No mais recente capítulo da ofensiva contra as
universidades, o governo bloqueou, na última quarta-feira (08/05), de forma
generalizada, bolsas de mestrado e doutorado que seriam oferecidas pela Capes
(Coordenação de Aperfeiçoamento de Pessoal de Nível Superior). Todas elas
estavam em um período de transição, à espera de novos pesquisadores já
aprovados ou em fase de seleção.
Além de ser a única forma pela qual vários
estudantes conseguem cursar a pós-graduação, as bolsas garantem a realização de
pesquisas de fundamental importância para diversas áreas do país.
Mais de 90% da pesquisa do país é produzida nas
universidades públicas, e a medida coloca em risco a continuidade de
importantes projetos em curso nas mais diversas áreas.
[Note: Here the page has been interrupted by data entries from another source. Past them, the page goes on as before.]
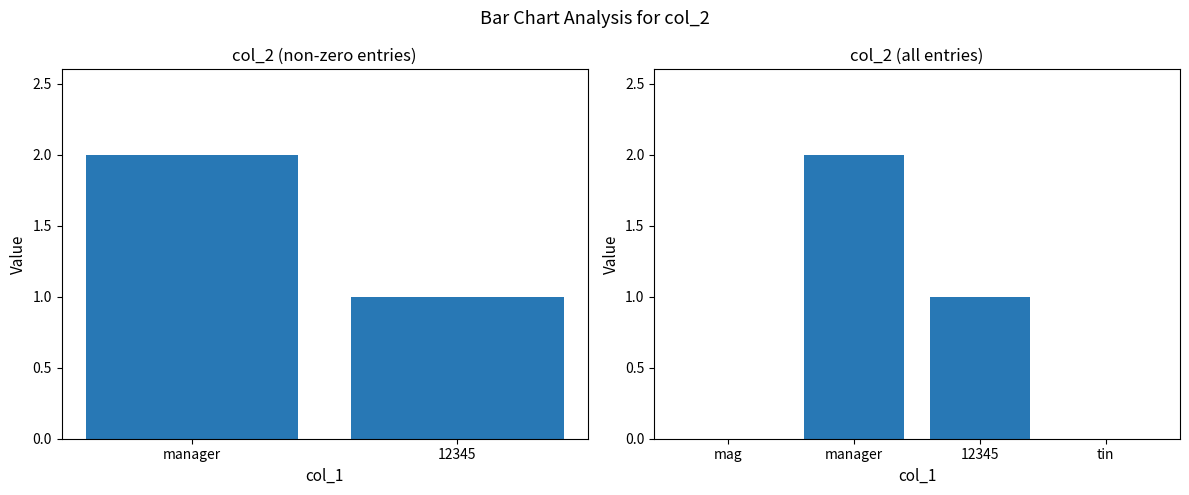

Reading left to right, list all the values displayed in this chart.

0	2	1	0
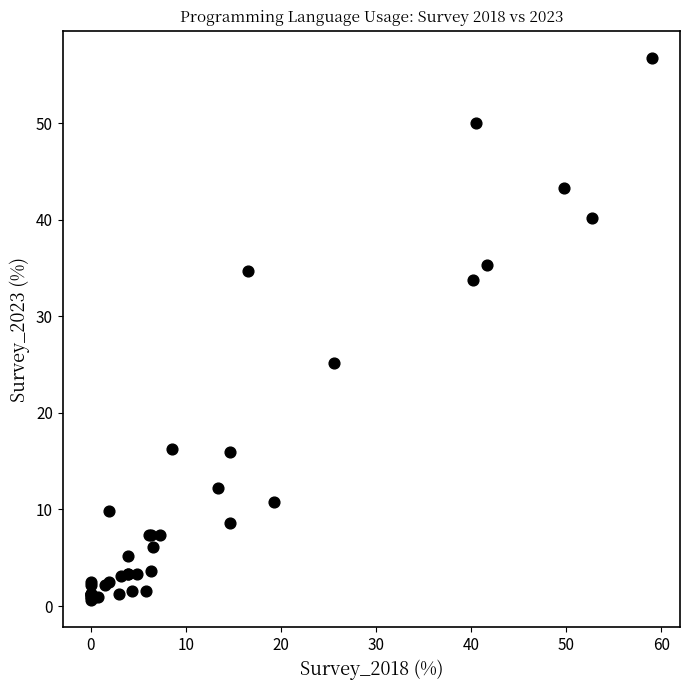

What Y value in the scatter plot is closest to 28?

25.2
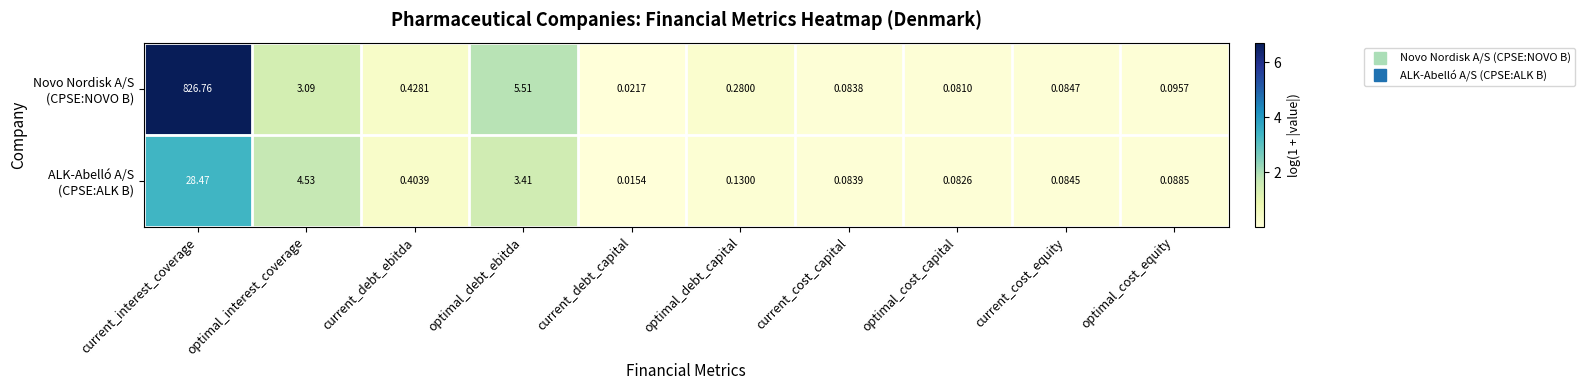

At which category does the chart reach its peak across all series?

current_interest_coverage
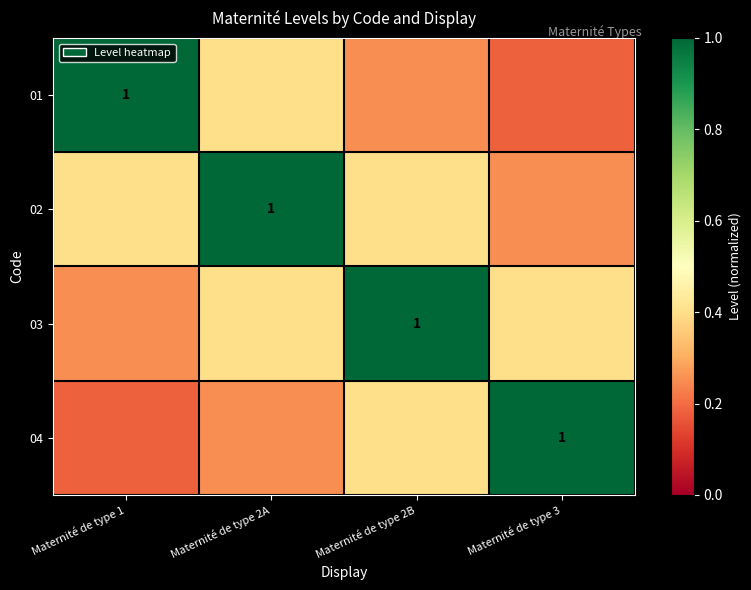

At how many categories does at least one series exceed 0?

4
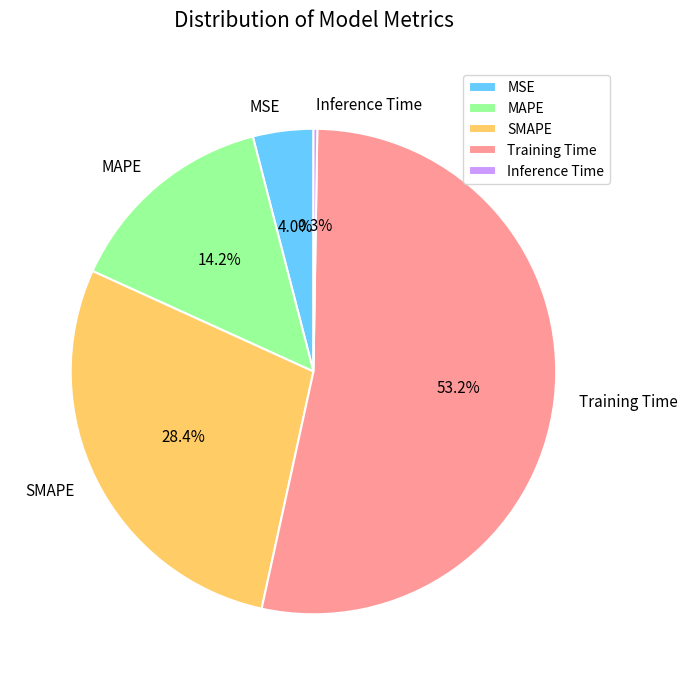

Which category has the biggest portion of the pie?

Training Time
Entidades científicas
denunciam que os cortes vão causar danos irrecuperáveis à ciência
e ao desenvolvimento do país.
Quando confrontado com os possíveis efeitos do
desmonte orçamentário da Educação, o ministro Weintraub sinaliza que só vai
rever a política caso a reforma da previdência seja aprovada.
"Não houve corte, há um contingenciamento.
Se a economia tiver um crescimento com aprovação da nova Previdência, se
retomarmos a dinâmica de arrecadação, revertemos. Precisamos cumprir a lei de
responsabilidade fiscal", afirmou no Senado.